Previous studies indicate that the forests of the tropics and temperate zones have most likely taken in the majority of the carbon which terrestrial vegetation has absorbed since the start of industrialization. In order to answer these questions more precisely and to differentiate between the contributions of different climatic as well as regional ecosystems, an international research team together with scientists from the Max Planck Institute for Biogeochemistry in Jena performed new calculations: With the help of various global ecosystem models and recorded atmospheric CO2 data, the cooperation partners initially analyzed in which regions vegetation has absorbed more CO2 from the air in the last 30 years and in which regions it has absorbed less. After researchers assigned various vegetation classes such as tropical forests or savannahs to the regions with different CO2 balances, the findings were initially as anticipated: “Forest ecosystems, namely tropical rainforests, as well as forests at our latitudes, make up the largest proportion of the overall CO2 uptake in terrestrial ecosystems,” explains Sönke Zaehle, Group Leader at the Max Planck Institute for Biogeochemistry and one of the authors of the study.

However, the researchers also gained a surprising insight: The annual fluctuations in the amount of carbon dioxide taken on by terrestrial ecosystems worldwide are largely attributable to semi-arid ecosystems, i.e. savannahs and scrubland, absorbing more carbon dioxide in some years than in others. “Although they only contribute one-fifth to the overall carbon sink of terrestrial vegetation, savannahs and scrubland are responsible for around half of the annual fluctuations in the carbon balance of terrestrial ecosystems,” says Markus Reichstein, Director at the Max Planck Institute for Biogeochemistry.

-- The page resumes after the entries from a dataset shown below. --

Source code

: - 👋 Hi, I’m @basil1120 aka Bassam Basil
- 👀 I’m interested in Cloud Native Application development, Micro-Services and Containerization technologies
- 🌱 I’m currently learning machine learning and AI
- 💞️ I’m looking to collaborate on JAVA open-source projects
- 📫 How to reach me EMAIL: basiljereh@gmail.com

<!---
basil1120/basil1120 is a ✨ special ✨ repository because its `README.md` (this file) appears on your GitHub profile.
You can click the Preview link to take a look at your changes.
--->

The decisive factor in these fluctuations is that the CO2 amount which plants lock in through photosynthesis is strongly dependent on the amount of precipitation, especially in semi-arid areas.

The new findings therefore indicate that savannahs and scrubland regions have a decisive impact on fluctuations in the global CO2 balance; however, these ecosystems have received little scientific attention in this context to date. Co-author Benjamin Smith, Professor for Ecosystem Science at Lund University, Sweden, concludes from this that the study clearly shows how important it is to direct attention in biogeochemical research to savannahs and other relatively arid ecosystems. He adds that these landscapes are typically found in a number of the world’s poorer countries, and have been largely neglected in climate policy discussions to date.